Our study demonstrated three major findings. First, there was no significant difference in time consumption for NCCT scan between CTA and CTP- based imaging assessment strategy. However, CTP- based imaging assessment strategy needed significant longer time for imaging scan and reconstruction than CTA- based strategy. The time delayed for CTP- based strategy was approximately 10 minutes. Second, we found that CTP scan showed a higher failure rate than CTA scan. The failure rate of CTP scan was 11%, and motion was the most common cause. Third, we found the admission NIHSS were significantly associated with CTP scan failure.
In our study, CTP- based imaging assessment strategy showed relatively longer time consumption than CTA- based strategy. Multiphase CTA included a three-time phases scan, while CTP scan contained 30 consecutive spiral scans of the brain. More images raw data would be obtained from CTP scan, and subsequent transform of raw data from scan workstation to reconstruction workstation might be one reason of time delay in CTP- based strategy. Besides that, compared with reconstruction of vascular image from CTA, reconstruction of CTP parametric maps seemed to be a more complicated process. This situation might also be associated the time delay of CTP- based strategy. Currently, automated perfusion analysis software has been widely used in large comprehensive stroke centers. It may dramatically shorten the time usage of CTP reconstruction and subsequent analysis [11–13]. While in primary stroke center, the automated reconstruction software was still not popularized. The decision to open up an advanced CTP examination to assess the AIS patients should be taken into careful consideration for the potential longer time consumption of CTP imaging strategy.
Besides longer time consumption, CTP also showed higher failure rate than CTA in our study.
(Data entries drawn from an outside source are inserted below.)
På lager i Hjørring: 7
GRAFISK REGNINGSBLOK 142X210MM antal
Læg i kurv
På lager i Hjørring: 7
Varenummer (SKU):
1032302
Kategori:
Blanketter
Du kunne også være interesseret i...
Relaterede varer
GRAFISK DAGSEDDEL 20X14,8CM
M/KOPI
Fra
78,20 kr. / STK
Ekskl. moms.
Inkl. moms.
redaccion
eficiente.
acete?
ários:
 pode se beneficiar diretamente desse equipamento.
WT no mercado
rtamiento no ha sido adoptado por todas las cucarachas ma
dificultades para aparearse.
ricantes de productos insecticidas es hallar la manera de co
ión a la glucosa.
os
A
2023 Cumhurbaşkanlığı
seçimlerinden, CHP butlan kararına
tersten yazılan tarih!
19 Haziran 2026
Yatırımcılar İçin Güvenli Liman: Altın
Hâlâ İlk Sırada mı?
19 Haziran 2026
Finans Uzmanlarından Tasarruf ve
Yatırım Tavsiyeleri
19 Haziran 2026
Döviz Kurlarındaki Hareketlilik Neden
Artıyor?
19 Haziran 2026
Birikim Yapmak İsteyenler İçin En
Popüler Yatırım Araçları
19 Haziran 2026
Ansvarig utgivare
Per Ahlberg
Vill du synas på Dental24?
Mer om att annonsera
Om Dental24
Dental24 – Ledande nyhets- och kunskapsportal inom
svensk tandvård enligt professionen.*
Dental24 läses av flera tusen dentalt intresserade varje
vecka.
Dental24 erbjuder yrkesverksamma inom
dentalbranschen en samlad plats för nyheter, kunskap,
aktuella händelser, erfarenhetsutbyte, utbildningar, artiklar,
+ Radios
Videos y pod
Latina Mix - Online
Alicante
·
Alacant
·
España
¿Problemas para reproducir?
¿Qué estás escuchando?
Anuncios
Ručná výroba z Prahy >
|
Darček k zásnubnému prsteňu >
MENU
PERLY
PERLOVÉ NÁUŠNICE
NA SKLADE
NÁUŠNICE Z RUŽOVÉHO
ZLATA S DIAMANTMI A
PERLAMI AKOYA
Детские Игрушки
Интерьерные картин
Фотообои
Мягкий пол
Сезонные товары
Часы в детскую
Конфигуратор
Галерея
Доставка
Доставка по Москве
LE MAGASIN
Kauw et al reported a CTP failure rate of 11%, and they found that motion was the leading cause, followed by streak artifacts and poor contrast bolus arrival, which was in line with our study [9]. The main reason for the higher failure rate of CTP might be that it was difficult for the patients to remain stationary during the longer scan time than CTA. In consistent with the prior study, we found that baseline NIHSS was the risk factor that significantly associated with CTP failure [9]. Patients with higher baseline NIHSS would be neurologically more severe, more restless, and more likely to be mobile during the scanning process. We recommended to take caution on the patients with high NIHSS score, and to take effective measures such as fixed band and sedation drugs to keep them static during CTP scan.
When CTP scan failure occurred, usually repeated CTP scan was not suggested because of that waiting the clearance of the contrast retention within the brain would increase the time consumption. Therefore, some previous studies tried to find fungible imaging biomarkers. Nannoni et al reported that NCCT ASPECTS correlated significantly with the CTP infarct core, especially in the AIS patients with late window and large-vessel occlusion. Therefore, they concluded that the use of ASPECTS could be a surrogate maker of CTP core in late-arriving AIS patients with large-vessel occlusion [14]. In addition, simulated multiphase CTA reconstructed from CTP raw data was also reported to be useful in reflecting the perfusion information to a certain extent. Better collateral circulation was tightly correlated with small ischemic core volumes. A multiphase CTA collateral score more than 3 could optimally predict a target mismatch on CTP and a good clinical outcome in AIS patients [15].
Our study had some limitations. First, our study was a retrospective study conducted in single center. As different imaging modalities and different post-processing software were used in different centers, further multi-center trials were needed to be performed. Second, the sample size was relatively small and may limit the reliability of results. Third, the time duration of CTA and CTP post-processing could be influenced by the experience of different radiologists, so a unified post-processing train standard should be taken in further studies.